We, as humans, have an amazing ability to change the way we view and interact with the world. We don't need to understand everything about a technology in order to accept and use it. Think about it: Do you really know how your nano iPod works? Probably not, but you can master its usage to do a wide variety of tasks that would have been impossible even 10 years ago.
The same applies to new technology. How is new technology created? So far, it's advanced by humans and by human thinking. By definition, then, there is at least one human who understands the technology because they created it. They then teach others how to create and use it.
I think one cornerstone of KJ's thinking is that computers (AI) will be the ones developing new technology in the future. Is that even possible? Will computers be able to develop fundamentally new technologies in the future? This remains an unanswered question.

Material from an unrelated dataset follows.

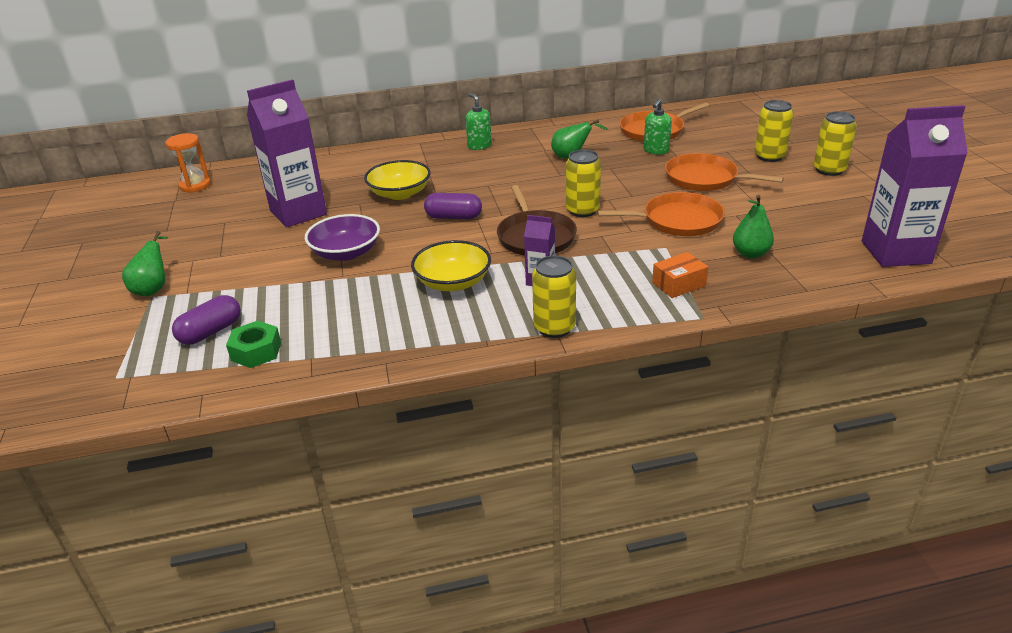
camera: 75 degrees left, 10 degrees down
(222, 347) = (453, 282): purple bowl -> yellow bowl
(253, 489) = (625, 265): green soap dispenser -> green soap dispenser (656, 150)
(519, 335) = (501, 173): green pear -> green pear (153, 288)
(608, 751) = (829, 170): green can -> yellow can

Someone needs to prove that AI can be a creative force (and not merely combinatorially synthesizing new information). Until then, on what basis can you say that technology will progress much faster than human thought?
Posted by: Howard Salis at October 17, 2005 11:06 AMWell if you're thinking about space elevators you're still stuck in the 1940's. The singularity is akin to the point at which the perceptual boundary between inner space and outer space dissolves. What's the point of an elevator if you can navigate with the mind. All the old Shakespearean perceptual models of the world are supposed to fall apart at the singularity point. They already are partly falling apart, (i.e, T.S. Eliot...). Or at least "fall apart" from the perspective that there are immutable laws. Maybe it will be the creation of an interface to consciousness itself. Hard to say since it's all just speculation at this point, but I think you can't really think about space travel and all of these AI fantasies - what lies ahead is so bizarrely beyond our imaginations that it will probably make the difference between being alive and being dead meaningless. That seems like a strong statement, but you have to remember there are basically limitless states of mind beyond the normal one most of us experience every day and that these states never enter the equation. Well soon they may.
Posted by: Josh at November 23, 2005 06:19 PMI do not seek to belittle the argument, but "Limitless states of mind" and references to inner space sounds more than a little like the psychadelic revolution or 3 decades past. Only this time with Arthur C Clarke at the wheel instead of Ken Kesey. (alert: poster is now dating himself...)
The basic problem with the exponentially increasing technology argument is that the technological advancements we are making now require exponentially more basic science research and development than they did in the past. Theoretical limits of silicon computing are being approached, antibiotic discovery is approaching the limits of what we can do to kill a bug without killing us etc.
Technology won't stop moving forward, but the investment needed to move it forward increases exponentially with advancement.